**Directions for this task:**
Answer these questions from the pelvic organ prolapse text below.
1. What are the most common causes of pelvic organ prolapse?
2. Does pelvic organ prolapse go away on its own?
3. What two kinds of graft can surgical treatment insert?

**Given passage:**
◆ ◆ ◆ ◆ ◆ ◆ ◆

What is pelvic organ prolapse?
Pelvic organ prolapse occurs when the pelvic floor muscles become too weak to hold the pelvic organs – the bladder, uterus, vaginal wall or rectum - in place.
Can pelvic organ prolapse be successfully treated?
Yes. While pelvic organ prolapse can get worse over time and will not go away on its own, it can be treated.
What causes pelvic organ prolapse?
Pregnancy and childbirth are the most common causes of pelvic organ prolapse. However, menopause, previous vaginal surgery, chronic coughing or straining, heavy lifting, obesity, family history and loss of muscle tone as a result of aging can also contribute.
What are the treatment options for pelvic organ prolapse?
There are both non-surgical and surgical treatment options. The non-surgical options may include lifestyle changes, Kegel exercises, vaginal pessaries (devices inserted in the vagina) or medications. Surgical treatments are minimally invasive and are designed to help keep the pelvic organs in the correct place by inserting either a biological or synthetic graft. Your doctor can discuss these and other treatment options with you.

◆ ◆ ◆ ◆ ◆ ◆ ◆

**Information provided:**
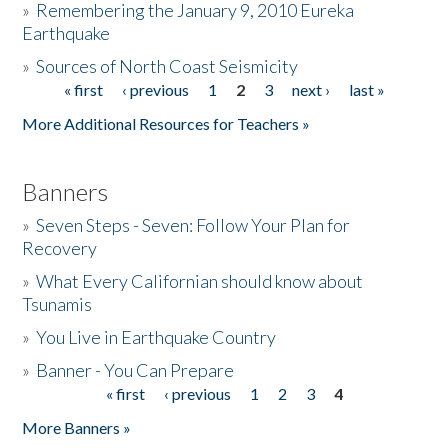
»
Remembering the January 9, 2010 Eureka
Earthquake
Donate
»
Sources of North Coast Seismicity
« first
‹ previous
1
2
3
next ›
last »
Pages
More Additional Resources for Teachers »
Banners
»
Seven Steps - Seven: Follow Your Plan for
Recovery
»
What Every Californian should know about
Tsunamis
»
You Live in Earthquake Country
»
Banner - You Can Prepare
« first
‹ previous
1
2
3
4
Pages
More Banners »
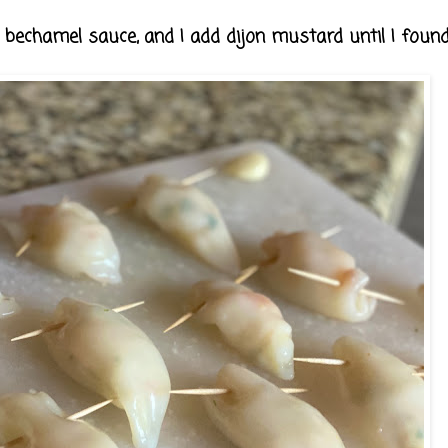
bechamel sauce, and I add dijon mustard until I found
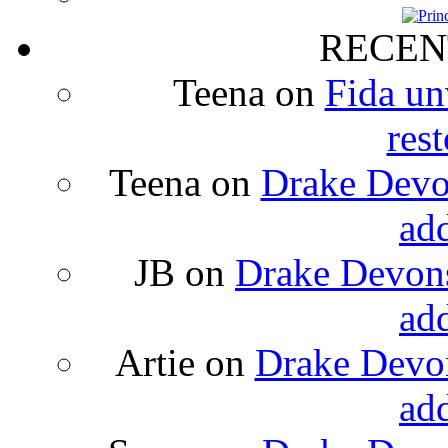
RECEN
Teena
on
Fida un
rest
Teena
on
Drake Devon
ad
JB
on
Drake Devons
ad
Artie
on
Drake Devon
ad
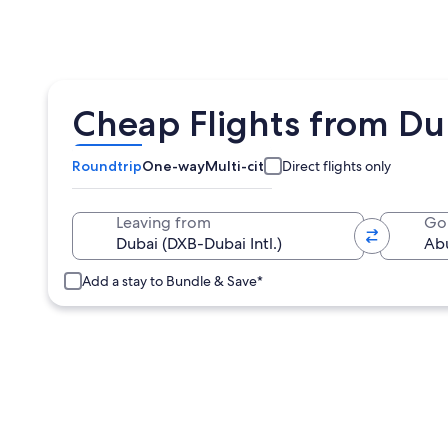
Cheap Flights from Du
Roundtrip
One-way
Multi-city
Direct flights only
Leaving from
Go
Add a stay to Bundle & Save*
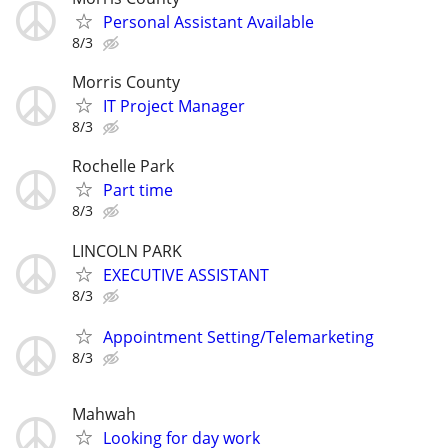
Personal Assistant Available
8/3
Morris County
IT Project Manager
8/3
Rochelle Park
Part time
8/3
LINCOLN PARK
EXECUTIVE ASSISTANT
8/3
Appointment Setting/Telemarketing
8/3
Mahwah
Looking for day work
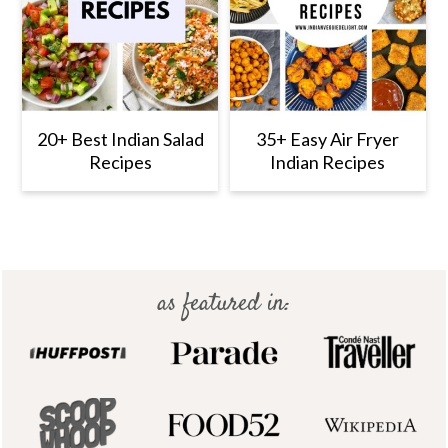
20+ Best Indian Salad
35+ Easy Air Fryer
Recipes
Indian Recipes
Footer
as featured in:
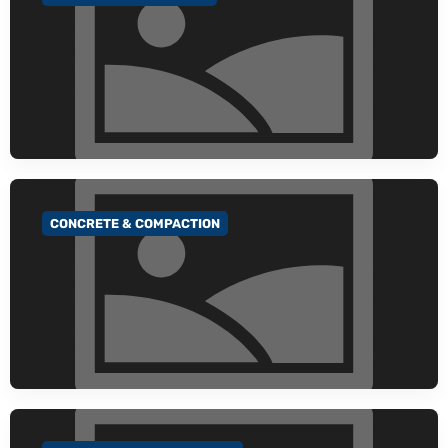
CONCRETE & COMPACTION
GO TO CATEGORY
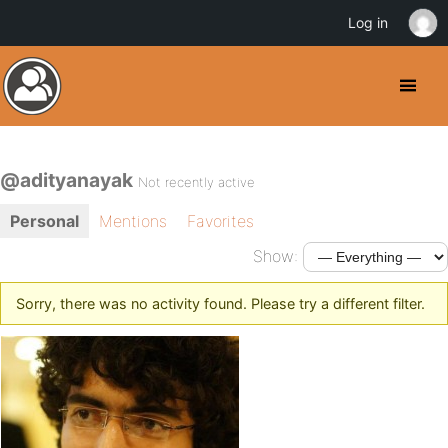
Log in
@adityanayak
Not recently active
Personal
Mentions
Favorites
Show:
Sorry, there was no activity found. Please try a different filter.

◆ ◆ ◆ ◆ ◆ ◆ ◆

**Response to this exercise:**
1. Pregnancy and childbirth.
2. No. It will not go away on its own and can get worse over time, but it can be treated.
3. A biological graft or a synthetic graft.